There’s no way around the fact that building a business takes money and resources. From the initial start-up capital to funds for expanding into new markets, entrepreneurs must understand how to access financing and plan ahead.
Credit remains one of the most important forms of financing for new businesses, but common mistakes can end up standing between you and the money you need. Therefore, it’s essential to understand how to begin building your business credit from the moment you open your doors.
Build Your Personal Credit
If your business is new and doesn’t have any financial history, lending decisions will be based on your personal credit. From the moment you decide to open a business, you should work to clean and build your personal credit. Maintain both revolving credit lines, such as credit cards, and term loans, such as car loans. Also, be sure you aren’t consuming all of your borrowing capacity before you start looking into business lines of credit.

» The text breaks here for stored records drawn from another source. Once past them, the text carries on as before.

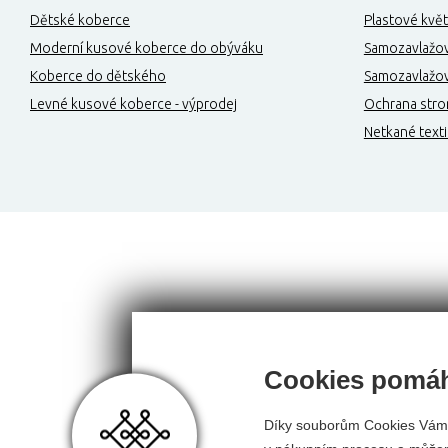
Dětské koberce
Plastové květ
Moderní kusové koberce do obýváku
Samozavlažov
Koberce do dětského
Samozavlažova
Levné kusové koberce - výprodej
Ochrana stro
Netkané texti
Cookies pomáh
Díky souborům Cookies Vám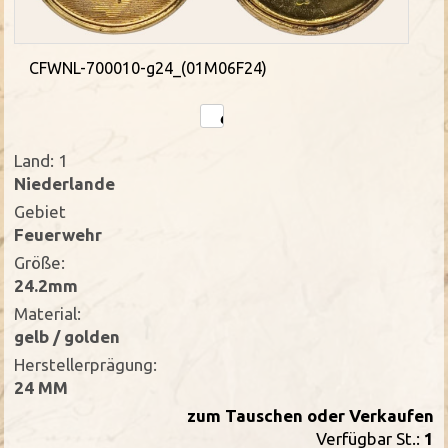
CFWNL-700010-g24_(01M06F24)
Land: 1
Niederlande
Gebiet
Feuerwehr
Größe:
24.2mm
Material:
gelb / golden
Herstellerprägung:
24 MM
zum Tauschen oder Verkaufen
Verfügbar St.:
1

Properly Establish Your Business
Building a credit record for your company means it must be established as a Corporation, Limited Liability Company, or other legal entity. By definition, a sole proprietorship or partnership is not separate from the business owner’s credit. Leverage the expertise of a financial advisor and business attorney to be sure all the proper considerations are being taken, including obtaining an Employer Identification Number and company bank accounts. Be sure to never comingle your personal finances with that of the business.
Work with Suppliers to Build Credit
Some suppliers will work with you to build your credit by providing credit terms on your future orders. If suppliers will agree to report your timely payments to a commercial credit reporting agency, such as Dun & Bradstreet, you’ll begin to develop a business credit history. Additionally, by having that line of credit increased over time, you will be exhibiting growth patterns to future lenders.
Proactively Apply for Credit
While it may seem unintuitive, you should apply for increasing credit lines before you need it. By the time you see an unexpected financial need on the horizon, your lenders will likely see it as an increased risk. Your ability to get new or increased business credit is based upon your perceived ability to repay the loan in a timely manner. If you’re approaching or experiencing cash flow issues, the lender will be more likely to deny your request.
In today’s business world, having access to business credit is an essential element of financial stability. For new businesses, it can be a challenge, but with proper planning, that challenge can be overcome.